Text-based hardware design files
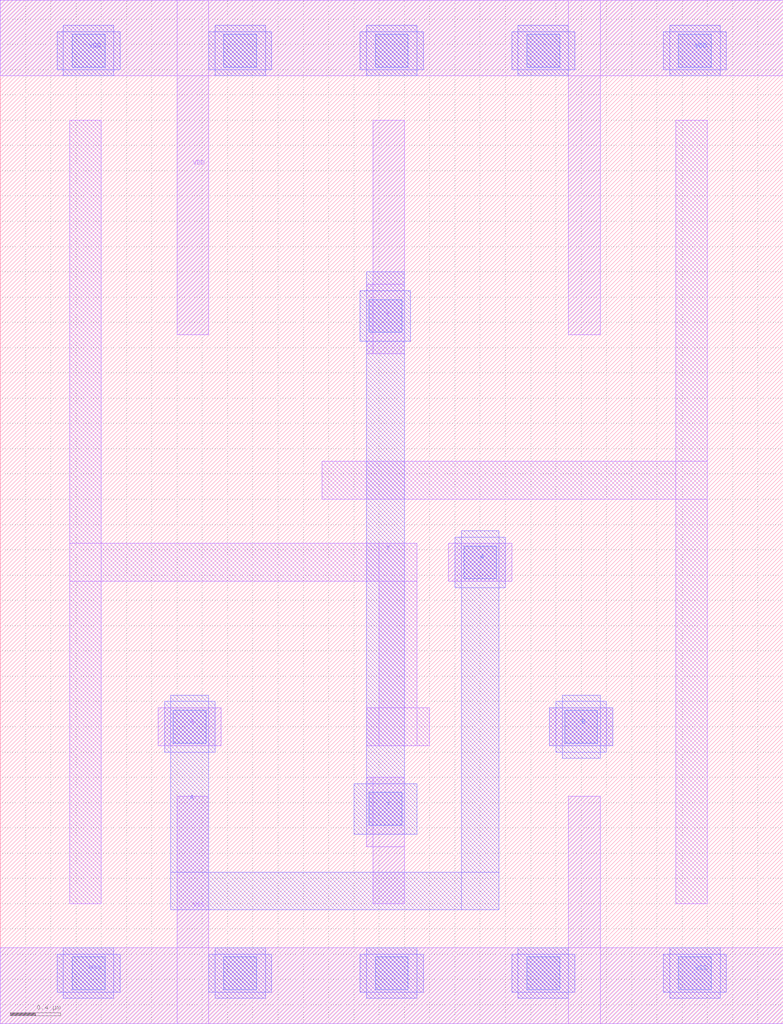
<source format=lef>
# Copyright 2022 Google LLC
# Licensed under the Apache License, Version 2.0 (the "License");
# you may not use this file except in compliance with the License.
# You may obtain a copy of the License at
#
#      http://www.apache.org/licenses/LICENSE-2.0
#
# Unless required by applicable law or agreed to in writing, software
# distributed under the License is distributed on an "AS IS" BASIS,
# WITHOUT WARRANTIES OR CONDITIONS OF ANY KIND, either express or implied.
# See the License for the specific language governing permissions and
# limitations under the License.
VERSION 5.7 ;
BUSBITCHARS "[]" ;
DIVIDERCHAR "/" ;

MACRO gf180mcu_osu_sc_12T_xnor2_1
  CLASS CORE ;
  ORIGIN 0 0.15 ;
  FOREIGN gf180mcu_osu_sc_12T_xnor2_1 0 -0.15 ;
  SIZE 6.2 BY 8.1 ;
  SYMMETRY X Y ;
  SITE 12T ;
  PIN A
    DIRECTION INPUT ;
    USE SIGNAL ;
    PORT
      LAYER MET1 ;
        RECT 3.55 3.35 4.05 3.65 ;
        RECT 1.25 2.05 1.75 2.35 ;
      LAYER MET2 ;
        RECT 3.6 3.3 4 3.7 ;
        RECT 3.65 0.75 3.95 3.75 ;
        RECT 1.35 0.75 3.95 1.05 ;
        RECT 1.3 2 1.7 2.4 ;
        RECT 1.35 0.75 1.65 2.45 ;
      LAYER VIA12 ;
        RECT 1.37 2.07 1.63 2.33 ;
        RECT 3.67 3.37 3.93 3.63 ;
    END
  END A
  PIN B
    DIRECTION INPUT ;
    USE SIGNAL ;
    PORT
      LAYER MET1 ;
        RECT 4.35 2.05 4.85 2.35 ;
      LAYER MET2 ;
        RECT 4.35 2.05 4.85 2.35 ;
        RECT 4.4 2 4.8 2.4 ;
        RECT 4.45 1.95 4.75 2.45 ;
      LAYER VIA12 ;
        RECT 4.47 2.07 4.73 2.33 ;
    END
  END B
  PIN VDD
    DIRECTION INOUT ;
    USE POWER ;
    SHAPE ABUTMENT ;
    PORT
      LAYER MET1 ;
        RECT 0 7.35 6.2 7.95 ;
        RECT 4.5 5.3 4.75 7.95 ;
        RECT 1.4 5.3 1.65 7.95 ;
      LAYER MET2 ;
        RECT 5.25 7.4 5.75 7.7 ;
        RECT 5.3 7.35 5.7 7.75 ;
        RECT 4.05 7.4 4.55 7.7 ;
        RECT 4.1 7.35 4.5 7.75 ;
        RECT 2.85 7.4 3.35 7.7 ;
        RECT 2.9 7.35 3.3 7.75 ;
        RECT 1.65 7.4 2.15 7.7 ;
        RECT 1.7 7.35 2.1 7.75 ;
        RECT 0.45 7.4 0.95 7.7 ;
        RECT 0.5 7.35 0.9 7.75 ;
      LAYER VIA12 ;
        RECT 0.57 7.42 0.83 7.68 ;
        RECT 1.77 7.42 2.03 7.68 ;
        RECT 2.97 7.42 3.23 7.68 ;
        RECT 4.17 7.42 4.43 7.68 ;
        RECT 5.37 7.42 5.63 7.68 ;
    END
  END VDD
  PIN VSS
    DIRECTION INOUT ;
    USE GROUND ;
    PORT
      LAYER MET1 ;
        RECT 0 -0.15 6.2 0.45 ;
        RECT 4.5 -0.15 4.75 1.65 ;
        RECT 1.4 -0.15 1.65 1.65 ;
      LAYER MET2 ;
        RECT 5.25 0.1 5.75 0.4 ;
        RECT 5.3 0.05 5.7 0.45 ;
        RECT 4.05 0.1 4.55 0.4 ;
        RECT 4.1 0.05 4.5 0.45 ;
        RECT 2.85 0.1 3.35 0.4 ;
        RECT 2.9 0.05 3.3 0.45 ;
        RECT 1.65 0.1 2.15 0.4 ;
        RECT 1.7 0.05 2.1 0.45 ;
        RECT 0.45 0.1 0.95 0.4 ;
        RECT 0.5 0.05 0.9 0.45 ;
      LAYER VIA12 ;
        RECT 0.57 0.12 0.83 0.38 ;
        RECT 1.77 0.12 2.03 0.38 ;
        RECT 2.97 0.12 3.23 0.38 ;
        RECT 4.17 0.12 4.43 0.38 ;
        RECT 5.37 0.12 5.63 0.38 ;
    END
  END VSS
  PIN Y
    DIRECTION OUTPUT ;
    USE SIGNAL ;
    PORT
      LAYER MET1 ;
        RECT 2.9 1.25 3.2 1.8 ;
        RECT 2.95 0.8 3.2 1.8 ;
        RECT 2.95 5.15 3.2 7 ;
        RECT 2.9 5.15 3.2 5.7 ;
      LAYER MET2 ;
        RECT 2.8 1.35 3.3 1.75 ;
        RECT 2.85 5.25 3.25 5.65 ;
        RECT 2.9 1.35 3.2 5.8 ;
      LAYER VIA12 ;
        RECT 2.92 5.32 3.18 5.58 ;
        RECT 2.92 1.42 3.18 1.68 ;
    END
  END Y
  OBS
    LAYER MET1 ;
      RECT 5.35 0.8 5.6 7 ;
      RECT 2.55 4 5.6 4.3 ;
      RECT 0.55 0.8 0.8 7 ;
      RECT 0.55 3.35 3.3 3.65 ;
      RECT 3 2.05 3.3 3.65 ;
      RECT 2.9 2.05 3.4 2.35 ;
  END
END gf180mcu_osu_sc_12T_xnor2_1

</source>
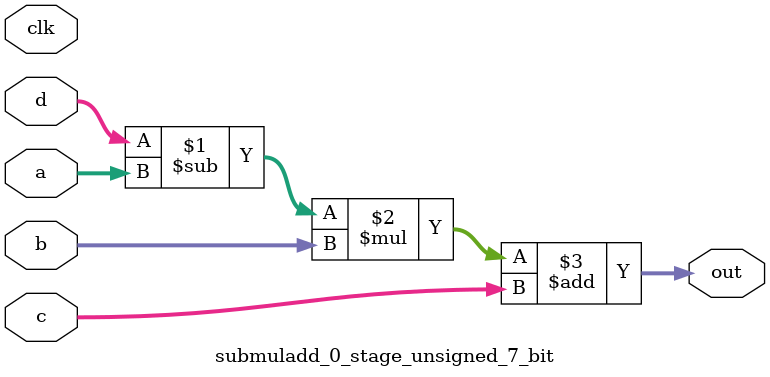
<source format=sv>
(* use_dsp = "yes" *) module submuladd_0_stage_unsigned_7_bit(
	input  [6:0] a,
	input  [6:0] b,
	input  [6:0] c,
	input  [6:0] d,
	output [6:0] out,
	input clk);

	assign out = ((d - a) * b) + c;
endmodule

</source>
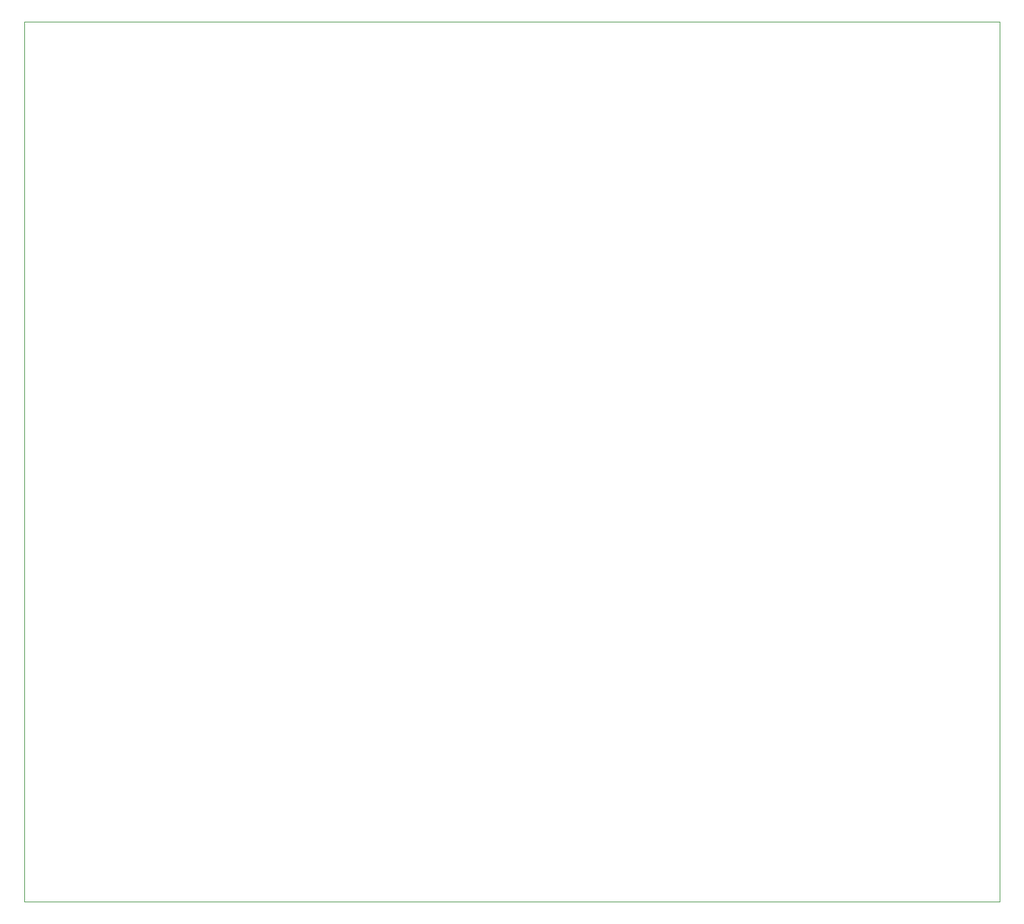
<source format=gbr>
%TF.GenerationSoftware,KiCad,Pcbnew,9.0.0*%
%TF.CreationDate,2025-04-20T12:54:08+05:30*%
%TF.ProjectId,IOT based traffic light smart control innovation,494f5420-6261-4736-9564-207472616666,rev?*%
%TF.SameCoordinates,Original*%
%TF.FileFunction,Profile,NP*%
%FSLAX46Y46*%
G04 Gerber Fmt 4.6, Leading zero omitted, Abs format (unit mm)*
G04 Created by KiCad (PCBNEW 9.0.0) date 2025-04-20 12:54:08*
%MOMM*%
%LPD*%
G01*
G04 APERTURE LIST*
%TA.AperFunction,Profile*%
%ADD10C,0.050000*%
%TD*%
G04 APERTURE END LIST*
D10*
X50000000Y-51000000D02*
X179000000Y-51000000D01*
X179000000Y-167500000D01*
X50000000Y-167500000D01*
X50000000Y-51000000D01*
M02*

</source>
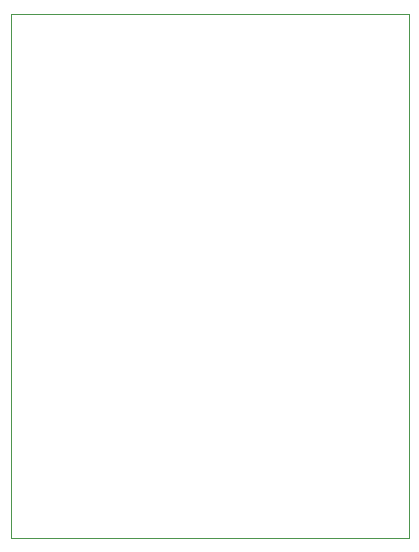
<source format=gbr>
%TF.GenerationSoftware,KiCad,Pcbnew,7.0.8*%
%TF.CreationDate,2024-01-02T21:20:11-06:00*%
%TF.ProjectId,Clock1_v3,436c6f63-6b31-45f7-9633-2e6b69636164,rev?*%
%TF.SameCoordinates,Original*%
%TF.FileFunction,Profile,NP*%
%FSLAX46Y46*%
G04 Gerber Fmt 4.6, Leading zero omitted, Abs format (unit mm)*
G04 Created by KiCad (PCBNEW 7.0.8) date 2024-01-02 21:20:11*
%MOMM*%
%LPD*%
G01*
G04 APERTURE LIST*
%TA.AperFunction,Profile*%
%ADD10C,0.100000*%
%TD*%
G04 APERTURE END LIST*
D10*
X138750000Y-68500000D02*
X172450000Y-68500000D01*
X172450000Y-112900000D01*
X138750000Y-112900000D01*
X138750000Y-68500000D01*
M02*

</source>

Task item:
Could the entries above be written out word for word, pictures excluded?

Answer box:
<source format=lef>
# Copyright 2022 Google LLC
# Licensed under the Apache License, Version 2.0 (the "License");
# you may not use this file except in compliance with the License.
# You may obtain a copy of the License at
#
#      http://www.apache.org/licenses/LICENSE-2.0
#
# Unless required by applicable law or agreed to in writing, software
# distributed under the License is distributed on an "AS IS" BASIS,
# WITHOUT WARRANTIES OR CONDITIONS OF ANY KIND, either express or implied.
# See the License for the specific language governing permissions and
# limitations under the License.
VERSION 5.7 ;
BUSBITCHARS "[]" ;
DIVIDERCHAR "/" ;

MACRO gf180mcu_osu_sc_12T_xnor2_1
  CLASS CORE ;
  ORIGIN 0 0.15 ;
  FOREIGN gf180mcu_osu_sc_12T_xnor2_1 0 -0.15 ;
  SIZE 6.2 BY 8.1 ;
  SYMMETRY X Y ;
  SITE 12T ;
  PIN A
    DIRECTION INPUT ;
    USE SIGNAL ;
    PORT
      LAYER MET1 ;
        RECT 3.55 3.35 4.05 3.65 ;
        RECT 1.25 2.05 1.75 2.35 ;
      LAYER MET2 ;
        RECT 3.6 3.3 4 3.7 ;
        RECT 3.65 0.75 3.95 3.75 ;
        RECT 1.35 0.75 3.95 1.05 ;
        RECT 1.3 2 1.7 2.4 ;
        RECT 1.35 0.75 1.65 2.45 ;
      LAYER VIA12 ;
        RECT 1.37 2.07 1.63 2.33 ;
        RECT 3.67 3.37 3.93 3.63 ;
    END
  END A
  PIN B
    DIRECTION INPUT ;
    USE SIGNAL ;
    PORT
      LAYER MET1 ;
        RECT 4.35 2.05 4.85 2.35 ;
      LAYER MET2 ;
        RECT 4.35 2.05 4.85 2.35 ;
        RECT 4.4 2 4.8 2.4 ;
        RECT 4.45 1.95 4.75 2.45 ;
      LAYER VIA12 ;
        RECT 4.47 2.07 4.73 2.33 ;
    END
  END B
  PIN VDD
    DIRECTION INOUT ;
    USE POWER ;
    SHAPE ABUTMENT ;
    PORT
      LAYER MET1 ;
        RECT 0 7.35 6.2 7.95 ;
        RECT 4.5 5.3 4.75 7.95 ;
        RECT 1.4 5.3 1.65 7.95 ;
      LAYER MET2 ;
        RECT 5.25 7.4 5.75 7.7 ;
        RECT 5.3 7.35 5.7 7.75 ;
        RECT 4.05 7.4 4.55 7.7 ;
        RECT 4.1 7.35 4.5 7.75 ;
        RECT 2.85 7.4 3.35 7.7 ;
        RECT 2.9 7.35 3.3 7.75 ;
        RECT 1.65 7.4 2.15 7.7 ;
        RECT 1.7 7.35 2.1 7.75 ;
        RECT 0.45 7.4 0.95 7.7 ;
        RECT 0.5 7.35 0.9 7.75 ;
      LAYER VIA12 ;
        RECT 0.57 7.42 0.83 7.68 ;
        RECT 1.77 7.42 2.03 7.68 ;
        RECT 2.97 7.42 3.23 7.68 ;
        RECT 4.17 7.42 4.43 7.68 ;
        RECT 5.37 7.42 5.63 7.68 ;
    END
  END VDD
  PIN VSS
    DIRECTION INOUT ;
    USE GROUND ;
    PORT
      LAYER MET1 ;
        RECT 0 -0.15 6.2 0.45 ;
        RECT 4.5 -0.15 4.75 1.65 ;
        RECT 1.4 -0.15 1.65 1.65 ;
      LAYER MET2 ;
        RECT 5.25 0.1 5.75 0.4 ;
        RECT 5.3 0.05 5.7 0.45 ;
        RECT 4.05 0.1 4.55 0.4 ;
        RECT 4.1 0.05 4.5 0.45 ;
        RECT 2.85 0.1 3.35 0.4 ;
        RECT 2.9 0.05 3.3 0.45 ;
        RECT 1.65 0.1 2.15 0.4 ;
        RECT 1.7 0.05 2.1 0.45 ;
        RECT 0.45 0.1 0.95 0.4 ;
        RECT 0.5 0.05 0.9 0.45 ;
      LAYER VIA12 ;
        RECT 0.57 0.12 0.83 0.38 ;
        RECT 1.77 0.12 2.03 0.38 ;
        RECT 2.97 0.12 3.23 0.38 ;
        RECT 4.17 0.12 4.43 0.38 ;
        RECT 5.37 0.12 5.63 0.38 ;
    END
  END VSS
  PIN Y
    DIRECTION OUTPUT ;
    USE SIGNAL ;
    PORT
      LAYER MET1 ;
        RECT 2.9 1.25 3.2 1.8 ;
        RECT 2.95 0.8 3.2 1.8 ;
        RECT 2.95 5.15 3.2 7 ;
        RECT 2.9 5.15 3.2 5.7 ;
      LAYER MET2 ;
        RECT 2.8 1.35 3.3 1.75 ;
        RECT 2.85 5.25 3.25 5.65 ;
        RECT 2.9 1.35 3.2 5.8 ;
      LAYER VIA12 ;
        RECT 2.92 5.32 3.18 5.58 ;
        RECT 2.92 1.42 3.18 1.68 ;
    END
  END Y
  OBS
    LAYER MET1 ;
      RECT 5.35 0.8 5.6 7 ;
      RECT 2.55 4 5.6 4.3 ;
      RECT 0.55 0.8 0.8 7 ;
      RECT 0.55 3.35 3.3 3.65 ;
      RECT 3 2.05 3.3 3.65 ;
      RECT 2.9 2.05 3.4 2.35 ;
  END
END gf180mcu_osu_sc_12T_xnor2_1

</source>
<source format=sv>
(* use_dsp = "yes" *) module submuladd_0_stage_unsigned_7_bit(
	input  [6:0] a,
	input  [6:0] b,
	input  [6:0] c,
	input  [6:0] d,
	output [6:0] out,
	input clk);

	assign out = ((d - a) * b) + c;
endmodule

</source>
<source format=gbr>
%TF.GenerationSoftware,KiCad,Pcbnew,9.0.0*%
%TF.CreationDate,2025-04-20T12:54:08+05:30*%
%TF.ProjectId,IOT based traffic light smart control innovation,494f5420-6261-4736-9564-207472616666,rev?*%
%TF.SameCoordinates,Original*%
%TF.FileFunction,Profile,NP*%
%FSLAX46Y46*%
G04 Gerber Fmt 4.6, Leading zero omitted, Abs format (unit mm)*
G04 Created by KiCad (PCBNEW 9.0.0) date 2025-04-20 12:54:08*
%MOMM*%
%LPD*%
G01*
G04 APERTURE LIST*
%TA.AperFunction,Profile*%
%ADD10C,0.050000*%
%TD*%
G04 APERTURE END LIST*
D10*
X50000000Y-51000000D02*
X179000000Y-51000000D01*
X179000000Y-167500000D01*
X50000000Y-167500000D01*
X50000000Y-51000000D01*
M02*

</source>
<source format=gbr>
%TF.GenerationSoftware,KiCad,Pcbnew,7.0.8*%
%TF.CreationDate,2024-01-02T21:20:11-06:00*%
%TF.ProjectId,Clock1_v3,436c6f63-6b31-45f7-9633-2e6b69636164,rev?*%
%TF.SameCoordinates,Original*%
%TF.FileFunction,Profile,NP*%
%FSLAX46Y46*%
G04 Gerber Fmt 4.6, Leading zero omitted, Abs format (unit mm)*
G04 Created by KiCad (PCBNEW 7.0.8) date 2024-01-02 21:20:11*
%MOMM*%
%LPD*%
G01*
G04 APERTURE LIST*
%TA.AperFunction,Profile*%
%ADD10C,0.100000*%
%TD*%
G04 APERTURE END LIST*
D10*
X138750000Y-68500000D02*
X172450000Y-68500000D01*
X172450000Y-112900000D01*
X138750000Y-112900000D01*
X138750000Y-68500000D01*
M02*

</source>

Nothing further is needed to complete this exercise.